───── RECORD EXTRACTS

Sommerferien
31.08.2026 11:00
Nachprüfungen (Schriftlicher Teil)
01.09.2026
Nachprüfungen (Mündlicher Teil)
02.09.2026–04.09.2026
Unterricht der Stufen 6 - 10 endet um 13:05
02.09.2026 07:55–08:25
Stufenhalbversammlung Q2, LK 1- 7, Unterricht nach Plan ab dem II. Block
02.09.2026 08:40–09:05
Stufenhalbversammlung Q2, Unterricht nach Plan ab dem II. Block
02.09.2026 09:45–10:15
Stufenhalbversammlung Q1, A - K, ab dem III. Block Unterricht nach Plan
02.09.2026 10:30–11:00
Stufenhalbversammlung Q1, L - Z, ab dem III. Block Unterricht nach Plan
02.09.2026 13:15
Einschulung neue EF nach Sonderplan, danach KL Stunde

──────────

» **WHAT TO DO**: Print every line of the records exactly. Omit nothing.

» **RESULT**:
Sommerferien
31.08.2026 11:00
Nachprüfungen (Schriftlicher Teil)
01.09.2026
Nachprüfungen (Mündlicher Teil)
02.09.2026–04.09.2026
Unterricht der Stufen 6 - 10 endet um 13:05
02.09.2026 07:55–08:25
Stufenhalbversammlung Q2, LK 1- 7, Unterricht nach Plan ab dem II. Block
02.09.2026 08:40–09:05
Stufenhalbversammlung Q2, Unterricht nach Plan ab dem II. Block
02.09.2026 09:45–10:15
Stufenhalbversammlung Q1, A - K, ab dem III. Block Unterricht nach Plan
02.09.2026 10:30–11:00
Stufenhalbversammlung Q1, L - Z, ab dem III. Block Unterricht nach Plan
02.09.2026 13:15
Einschulung neue EF nach Sonderplan, danach KL Stunde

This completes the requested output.